*** Opening Records ***
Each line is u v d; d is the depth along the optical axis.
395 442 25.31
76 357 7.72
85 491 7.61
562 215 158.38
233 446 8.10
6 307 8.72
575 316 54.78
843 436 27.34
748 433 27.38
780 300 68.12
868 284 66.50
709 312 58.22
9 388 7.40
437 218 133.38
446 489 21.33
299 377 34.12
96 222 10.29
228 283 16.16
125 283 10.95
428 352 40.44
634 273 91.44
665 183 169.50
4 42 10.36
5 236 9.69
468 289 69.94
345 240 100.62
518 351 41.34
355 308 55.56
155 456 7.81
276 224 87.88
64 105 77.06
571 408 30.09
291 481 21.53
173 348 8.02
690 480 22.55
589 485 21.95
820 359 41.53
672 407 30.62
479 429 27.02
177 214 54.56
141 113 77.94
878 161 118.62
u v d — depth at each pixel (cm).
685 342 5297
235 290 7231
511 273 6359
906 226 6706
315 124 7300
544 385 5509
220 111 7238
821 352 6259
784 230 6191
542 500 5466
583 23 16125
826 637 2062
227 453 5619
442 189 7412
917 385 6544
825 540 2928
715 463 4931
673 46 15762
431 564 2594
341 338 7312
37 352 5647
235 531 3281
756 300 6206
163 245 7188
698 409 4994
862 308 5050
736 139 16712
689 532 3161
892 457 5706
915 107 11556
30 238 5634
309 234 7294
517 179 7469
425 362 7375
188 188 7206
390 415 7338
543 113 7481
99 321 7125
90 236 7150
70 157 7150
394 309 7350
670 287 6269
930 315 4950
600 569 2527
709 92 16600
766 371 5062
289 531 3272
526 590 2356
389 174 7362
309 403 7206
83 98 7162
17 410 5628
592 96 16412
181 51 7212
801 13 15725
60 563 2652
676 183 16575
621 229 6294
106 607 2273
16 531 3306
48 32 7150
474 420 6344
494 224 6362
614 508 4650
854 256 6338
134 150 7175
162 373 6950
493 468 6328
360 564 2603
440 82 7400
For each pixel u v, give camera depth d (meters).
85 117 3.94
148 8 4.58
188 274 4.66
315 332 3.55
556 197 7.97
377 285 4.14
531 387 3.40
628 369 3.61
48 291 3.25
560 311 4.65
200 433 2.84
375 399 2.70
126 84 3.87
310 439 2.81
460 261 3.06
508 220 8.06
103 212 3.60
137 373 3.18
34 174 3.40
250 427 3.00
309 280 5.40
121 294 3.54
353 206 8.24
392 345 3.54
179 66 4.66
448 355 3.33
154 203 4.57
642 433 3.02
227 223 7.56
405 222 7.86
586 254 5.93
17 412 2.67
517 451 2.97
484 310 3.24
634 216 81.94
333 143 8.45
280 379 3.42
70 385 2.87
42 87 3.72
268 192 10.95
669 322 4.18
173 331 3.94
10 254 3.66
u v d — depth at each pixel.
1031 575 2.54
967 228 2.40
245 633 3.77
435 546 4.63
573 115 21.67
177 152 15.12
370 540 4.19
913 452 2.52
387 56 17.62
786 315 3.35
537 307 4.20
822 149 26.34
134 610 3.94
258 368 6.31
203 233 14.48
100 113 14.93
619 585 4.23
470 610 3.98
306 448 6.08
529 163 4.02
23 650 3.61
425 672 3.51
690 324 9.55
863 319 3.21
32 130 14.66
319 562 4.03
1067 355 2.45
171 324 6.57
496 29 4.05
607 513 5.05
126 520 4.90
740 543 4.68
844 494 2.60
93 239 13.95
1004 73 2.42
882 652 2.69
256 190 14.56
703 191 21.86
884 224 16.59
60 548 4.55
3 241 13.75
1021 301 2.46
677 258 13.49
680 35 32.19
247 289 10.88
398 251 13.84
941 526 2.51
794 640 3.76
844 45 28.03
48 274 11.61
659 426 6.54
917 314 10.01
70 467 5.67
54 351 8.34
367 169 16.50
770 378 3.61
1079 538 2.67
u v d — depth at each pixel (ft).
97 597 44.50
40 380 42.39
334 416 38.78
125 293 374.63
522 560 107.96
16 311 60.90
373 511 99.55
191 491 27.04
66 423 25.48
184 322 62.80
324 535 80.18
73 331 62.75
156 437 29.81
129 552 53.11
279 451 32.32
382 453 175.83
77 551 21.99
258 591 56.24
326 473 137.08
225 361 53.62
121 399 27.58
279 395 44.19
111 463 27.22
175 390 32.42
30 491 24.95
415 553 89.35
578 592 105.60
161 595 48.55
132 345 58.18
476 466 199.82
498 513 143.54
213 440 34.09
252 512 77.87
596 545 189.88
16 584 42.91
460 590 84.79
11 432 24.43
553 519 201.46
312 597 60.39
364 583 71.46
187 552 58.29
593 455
*** Closing Records ***
» **Task description**:
Provide an exact reproduction of all the entries shown above.

» **Solution to the problem**:
Each line is u v d; d is the depth along the optical axis.
395 442 25.31
76 357 7.72
85 491 7.61
562 215 158.38
233 446 8.10
6 307 8.72
575 316 54.78
843 436 27.34
748 433 27.38
780 300 68.12
868 284 66.50
709 312 58.22
9 388 7.40
437 218 133.38
446 489 21.33
299 377 34.12
96 222 10.29
228 283 16.16
125 283 10.95
428 352 40.44
634 273 91.44
665 183 169.50
4 42 10.36
5 236 9.69
468 289 69.94
345 240 100.62
518 351 41.34
355 308 55.56
155 456 7.81
276 224 87.88
64 105 77.06
571 408 30.09
291 481 21.53
173 348 8.02
690 480 22.55
589 485 21.95
820 359 41.53
672 407 30.62
479 429 27.02
177 214 54.56
141 113 77.94
878 161 118.62
u v d — depth at each pixel (cm).
685 342 5297
235 290 7231
511 273 6359
906 226 6706
315 124 7300
544 385 5509
220 111 7238
821 352 6259
784 230 6191
542 500 5466
583 23 16125
826 637 2062
227 453 5619
442 189 7412
917 385 6544
825 540 2928
715 463 4931
673 46 15762
431 564 2594
341 338 7312
37 352 5647
235 531 3281
756 300 6206
163 245 7188
698 409 4994
862 308 5050
736 139 16712
689 532 3161
892 457 5706
915 107 11556
30 238 5634
309 234 7294
517 179 7469
425 362 7375
188 188 7206
390 415 7338
543 113 7481
99 321 7125
90 236 7150
70 157 7150
394 309 7350
670 287 6269
930 315 4950
600 569 2527
709 92 16600
766 371 5062
289 531 3272
526 590 2356
389 174 7362
309 403 7206
83 98 7162
17 410 5628
592 96 16412
181 51 7212
801 13 15725
60 563 2652
676 183 16575
621 229 6294
106 607 2273
16 531 3306
48 32 7150
474 420 6344
494 224 6362
614 508 4650
854 256 6338
134 150 7175
162 373 6950
493 468 6328
360 564 2603
440 82 7400
For each pixel u v, give camera depth d (meters).
85 117 3.94
148 8 4.58
188 274 4.66
315 332 3.55
556 197 7.97
377 285 4.14
531 387 3.40
628 369 3.61
48 291 3.25
560 311 4.65
200 433 2.84
375 399 2.70
126 84 3.87
310 439 2.81
460 261 3.06
508 220 8.06
103 212 3.60
137 373 3.18
34 174 3.40
250 427 3.00
309 280 5.40
121 294 3.54
353 206 8.24
392 345 3.54
179 66 4.66
448 355 3.33
154 203 4.57
642 433 3.02
227 223 7.56
405 222 7.86
586 254 5.93
17 412 2.67
517 451 2.97
484 310 3.24
634 216 81.94
333 143 8.45
280 379 3.42
70 385 2.87
42 87 3.72
268 192 10.95
669 322 4.18
173 331 3.94
10 254 3.66
u v d — depth at each pixel.
1031 575 2.54
967 228 2.40
245 633 3.77
435 546 4.63
573 115 21.67
177 152 15.12
370 540 4.19
913 452 2.52
387 56 17.62
786 315 3.35
537 307 4.20
822 149 26.34
134 610 3.94
258 368 6.31
203 233 14.48
100 113 14.93
619 585 4.23
470 610 3.98
306 448 6.08
529 163 4.02
23 650 3.61
425 672 3.51
690 324 9.55
863 319 3.21
32 130 14.66
319 562 4.03
1067 355 2.45
171 324 6.57
496 29 4.05
607 513 5.05
126 520 4.90
740 543 4.68
844 494 2.60
93 239 13.95
1004 73 2.42
882 652 2.69
256 190 14.56
703 191 21.86
884 224 16.59
60 548 4.55
3 241 13.75
1021 301 2.46
677 258 13.49
680 35 32.19
247 289 10.88
398 251 13.84
941 526 2.51
794 640 3.76
844 45 28.03
48 274 11.61
659 426 6.54
917 314 10.01
70 467 5.67
54 351 8.34
367 169 16.50
770 378 3.61
1079 538 2.67
u v d — depth at each pixel (ft).
97 597 44.50
40 380 42.39
334 416 38.78
125 293 374.63
522 560 107.96
16 311 60.90
373 511 99.55
191 491 27.04
66 423 25.48
184 322 62.80
324 535 80.18
73 331 62.75
156 437 29.81
129 552 53.11
279 451 32.32
382 453 175.83
77 551 21.99
258 591 56.24
326 473 137.08
225 361 53.62
121 399 27.58
279 395 44.19
111 463 27.22
175 390 32.42
30 491 24.95
415 553 89.35
578 592 105.60
161 595 48.55
132 345 58.18
476 466 199.82
498 513 143.54
213 440 34.09
252 512 77.87
596 545 189.88
16 584 42.91
460 590 84.79
11 432 24.43
553 519 201.46
312 597 60.39
364 583 71.46
187 552 58.29
593 455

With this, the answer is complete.